Outfit Studio rigging is the bulk of the work, but there's still two final steps I took:
- Link the SMP xml path node to the bodyslide mesh file so the link is transferred when building the in-game mesh files. I simply opened the original armor meshes and the bodyslide mesh in NifSkope then copied the SMP node from the original armor mesh to my bodyslide mesh. Ordering doesn't matter here.
- Test the armor in-game to see if the physics are working like they were prior to conversion. Building the conversion to a separate mod in MO2 then toggling that mod to compare both the original and my conversion helps a lot with this.

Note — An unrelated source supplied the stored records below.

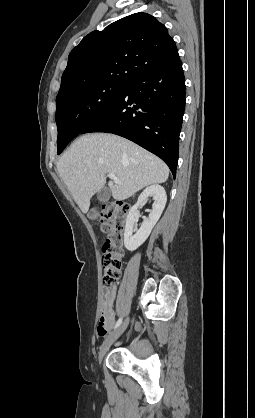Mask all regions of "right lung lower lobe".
I'll return each mask as SVG.
<instances>
[{
	"instance_id": "98d812e1",
	"label": "right lung lower lobe",
	"mask_w": 255,
	"mask_h": 418,
	"mask_svg": "<svg viewBox=\"0 0 255 418\" xmlns=\"http://www.w3.org/2000/svg\"><path fill=\"white\" fill-rule=\"evenodd\" d=\"M180 58L133 79L81 134L107 132L125 137L160 157L174 178L185 108Z\"/></svg>"
}]
</instances>
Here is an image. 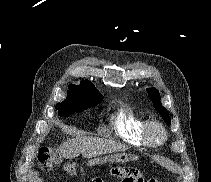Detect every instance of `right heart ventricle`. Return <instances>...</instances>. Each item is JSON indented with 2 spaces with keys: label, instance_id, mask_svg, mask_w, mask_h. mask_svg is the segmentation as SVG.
I'll return each instance as SVG.
<instances>
[{
  "label": "right heart ventricle",
  "instance_id": "1",
  "mask_svg": "<svg viewBox=\"0 0 211 182\" xmlns=\"http://www.w3.org/2000/svg\"><path fill=\"white\" fill-rule=\"evenodd\" d=\"M147 119L135 113L131 108L119 109L113 125L117 135L131 145H147L143 138V127Z\"/></svg>",
  "mask_w": 211,
  "mask_h": 182
}]
</instances>
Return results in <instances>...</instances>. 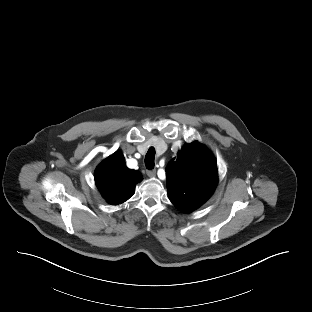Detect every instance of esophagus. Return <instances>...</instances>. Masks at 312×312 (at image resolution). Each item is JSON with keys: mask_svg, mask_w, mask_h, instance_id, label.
<instances>
[{"mask_svg": "<svg viewBox=\"0 0 312 312\" xmlns=\"http://www.w3.org/2000/svg\"><path fill=\"white\" fill-rule=\"evenodd\" d=\"M146 174H147L149 177H155V176H156V171H155V170H147V171H146Z\"/></svg>", "mask_w": 312, "mask_h": 312, "instance_id": "34e87169", "label": "esophagus"}]
</instances>
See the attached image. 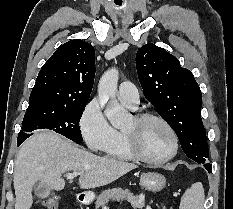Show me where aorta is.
Segmentation results:
<instances>
[{"label":"aorta","mask_w":233,"mask_h":209,"mask_svg":"<svg viewBox=\"0 0 233 209\" xmlns=\"http://www.w3.org/2000/svg\"><path fill=\"white\" fill-rule=\"evenodd\" d=\"M119 73L115 68L108 69L98 84L100 105L105 107V116L115 128H123L131 120V115L116 99Z\"/></svg>","instance_id":"762f6f07"}]
</instances>
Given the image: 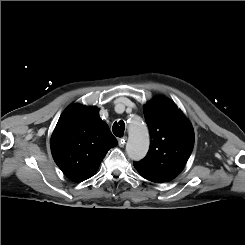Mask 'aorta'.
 <instances>
[{
  "mask_svg": "<svg viewBox=\"0 0 245 245\" xmlns=\"http://www.w3.org/2000/svg\"><path fill=\"white\" fill-rule=\"evenodd\" d=\"M128 142L126 152L130 159L139 161L143 159L149 149L148 129L141 117L134 115L128 123Z\"/></svg>",
  "mask_w": 245,
  "mask_h": 245,
  "instance_id": "aorta-1",
  "label": "aorta"
}]
</instances>
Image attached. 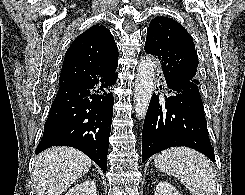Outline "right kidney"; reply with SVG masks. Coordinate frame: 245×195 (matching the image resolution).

And thus this conversion taught me how to do all of this, as it's very poorly documented otherwise barring a random /tesg/ post from last year that guided me through most of this process. I hope this mini-tutorial will be helpful for others trying to convert armors that already have SMP rigging on them.
Reducing gloves clipping
The original SAM-fitted Shadow Gloves mesh has a fair degree of clipping on the left glove's wrist by the thumb side. Roughly tracing the SAM hands with masking then deleting the majority of the HIMBO hand not visible through the gloves' square holes made the clipping more evident in-game.
My solution? In addition to deleting more of the unseen HIMBO hands mesh, I've also opted to deflate the outer edges of the HIMBO hands mesh after masking the rest of the hands instead of trying to inflate and potentially distort the gloves' shaping. The important part in my view is that you don't see a hand gap in the gloves' holes during gameplay since you can't see the deflated hand edges anyways; and short of screenarchery, I think the results are much better than ruining the gloves mesh in trying to get rid of the clipping entirely.